A chiedere al Governo di aprire gli occhi sulla vendita di Lukoil al fondo cipriota Goi Energy è stato il senatore siracusano del Pd, Antonio Nicita che ha suggerito di giocare la carta della Golden power. Si tratta di un istituto, introdotto nel nostro ordinamento il 15 marzo del 2012, per conferire al Governo la facoltà di porre condizioni o veti in caso di tentativi di acquisto “ostile” da parte di una società estera di un’azienda italiana strategica o attiva in un settore ritenuto fondamentale.
L’analisi dei capitali
Insomma, fidarsi è bene, non fidarsi è meglio, secondo il senatore del Pd. Ma sono tante le domande e gli interrogativi attorno a questo passaggio di consegne, anche se il closing sarà definito entro la fine di marzo, come spiegato dalle parti. Il Governo, qualora decidesse di avviare la procedura con il Golden power, dovrà analizzare i canali di finanziamenti dell’operazione.
Il ruolo di Bobrov
Un ruolo chiave, in questa compravendita, potrebbe essere stato assunto dall’amministratore di Goi Energy, Michael Bobrov, manager anche di Green Oil Energy, a sua volta azionista di maggioranza di Bazan Group, uno dei più grandi e complessi gruppi energetici in Israele, che gestisce il più grande impianto integrato di raffinazione e petrolchimico del Paese.
Il costo dell’operazione
Bobrov è di origine sudafricana ma da anni vivrebbe in Israele, e secondo il quotidiano La Verità, l’affare per la vendita delle due raffinerie di petrolio si aggirerebbe attorno ai 2 miliardi euro che ha, evidentemente, battuto quella del fondo americano Crossbridge e di un gruppo d’affari legato al Qatar che avrebbe avuto tra i sostenitori l’ex presidente del Consiglio, Massimo D’Alema.

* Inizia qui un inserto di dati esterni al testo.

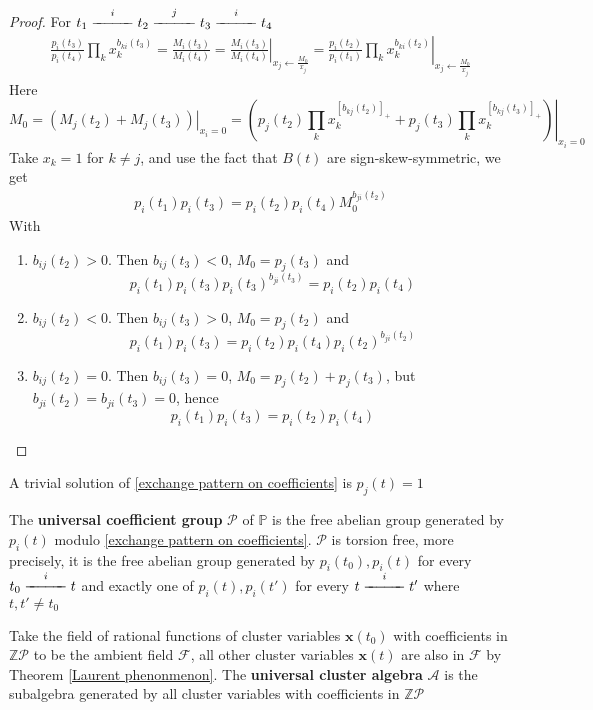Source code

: \documentclass[main]{subfiles}
\begin{document}
\begin{proof}
For $t_1\xedge it_2\xedge jt_3\xedge it_4$
\begin{align*}
\frac{p_i(t_3)}{p_i(t_4)}\prod_kx_k^{b_{ki}(t_3)}=\frac{M_i(t_3)}{M_i(t_4)}=\left.\frac{M_i(t_3)}{M_i(t_4)}\right|_{x_j\leftarrow\frac{M_0}{x_j}}=\left.\frac{p_i(t_2)}{p_i(t_1)}\prod_kx_k^{b_{ki}(t_2)}\right|_{x_j\leftarrow\frac{M_0}{x_j}}
\end{align*}
Here
\[M_0=\left.\left(M_j(t_2)+M_j(t_3)\right)\right|_{x_i=0}=\left.\left(p_j(t_2)\prod_kx_k^{[b_{kj}(t_2)]_+}+p_j(t_3)\prod_kx_k^{[b_{kj}(t_3)]_+}\right)\right|_{x_i=0}\]
Take $x_k=1$ for $k\neq j$, and use the fact that $B(t)$ are sign-skew-symmetric, we get
\begin{align*}
p_i(t_1)p_i(t_3)=p_i(t_2)p_i(t_4)M_0^{b_{ji}(t_2)}
\end{align*}
With
\begin{enumerate}[leftmargin=*,label=Case \arabic*:]
\item $b_{ij}(t_2)>0$. Then $b_{ij}(t_3)<0$, $M_0=p_j(t_3)$ and
\[p_i(t_1)p_i(t_3)p_i(t_3)^{b_{ji}(t_3)}=p_i(t_2)p_i(t_4)\]
\item $b_{ij}(t_2)<0$. Then $b_{ij}(t_3)>0$, $M_0=p_j(t_2)$ and
\[p_i(t_1)p_i(t_3)=p_i(t_2)p_i(t_4)p_i(t_2)^{b_{ji}(t_2)}\]
\item $b_{ij}(t_2)=0$. Then $b_{ij}(t_3)=0$, $M_0=p_j(t_2)+p_j(t_3)$, but $b_{ji}(t_2)=b_{ji}(t_3)=0$, hence
\[p_i(t_1)p_i(t_3)=p_i(t_2)p_i(t_4)\]
\end{enumerate}
\end{proof}

\begin{note}
A trivial solution of \eqref{exchange pattern on coefficients} is $p_j(t)=1$
\end{note}

\begin{proposition}
The \textbf{universal coefficient group} $\mathcal P$ of $\mathbb P$ is the free abelian group generated by $p_i(t)$ modulo \eqref{exchange pattern on coefficients}. $\mathcal P$ is torsion free, more precisely, it is the free abelian group generated by $p_i(t_0),p_i(t)$ for every $t_0\xedge it$ and exactly one of $p_i(t),p_i(t')$ for every $t\xedge it'$ where $t,t'\neq t_0$
\end{proposition}

\begin{definition}
Take the field of rational functions of cluster variables $\mathbf x(t_0)$ with coefficients in $\mathbb Z\mathcal P$ to be the ambient field $\mathcal F$, all other cluster variables $\mathbf x(t)$ are also in $\mathcal F$ by Theorem \ref{Laurent phenonmenon}. The \textbf{universal cluster algebra} $\mathcal A$ is the subalgebra generated by all cluster variables with coefficients in $\mathbb{Z}\mathcal P$
\end{definition}
\end{document}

I rapporti tra Israele e Russia
L’operazione sembrerebbe essere “benedetta” da Israele anche se dopo lo scoppio della guerra in Ucraina, i rapporti con il Cremlino si sono incrinati ma il ritorno sulla scena di Netanyahu avrebbe cambiato lo scenario, non solo per la sua amicizia con Putin, mai rinnegata, ma anche per scalzare la Turchia nel ruolo di mediatore con l’Occidente.
“Al Cremlino, nessuno ha dubbi: la vittoria di Netanyahu è considerata in chiave esclusivamente positiva. E questo, in primo luogo, per i rapporti personali privilegiati tra il rientrante premier e il presidente russo Vladimir Putin” scrive Mauro Indelicato su Insiderover, inserto de Il Giornale.
Insomma, è se Israele avesse deciso di dare una mano alla Russia? Certo, la proprietà delle raffinerie è della Litasco, società italo svizzera ma nell’orbita del colosso Lukoil. E proprio per la vicinanza alla Russia, le banche, e non solo, hanno congelato i rapporti d’affari con il management di Isab Lukoil, temendo di incappare nelle sanzioni dei paesi Occidentali.
Petrolchimico Siracusa sito di interesse strategico
Il Governo Meloni ha dichiarato il Petrolchimico sito di interesse strategico nazionale. Una presa di posizione che potrebbe far rientrare le aziende legate a questo asset nel piano di Transizione energetica. Nel periodo in cui le redini dell’Italia erano in mano a Draghi, Confindustria ha spinto perché le imprese connesse al fossile ricevessero gli aiuti pubblici per riconvertire gli stabilimenti per abbattere le emissioni di Co2.
E poi c’è la deadline: entro il 2035, in Europa non dovrebbero più circolare auto e mezzi alimentati con benzina e diesel. Nessuna azienda, da sola, si sobbarcherebbe i costi della riconversione, per cui, senza la mano pubblica, il Petrolchimico di Siracusa è destinato a tramontare.
Il cambio di linea decretato dall’esecutivo Meloni ha, però, cambiato lo scenario e le prospettive: si spiegherebbe forse così l’interesse a comprare le due raffinerie Lukoil da parte degli americani, del gruppo del Qatar e del fondo cipriota. Del resto, chi metterebbe tutti quei soldi sul tavolo per un settore al tramonto?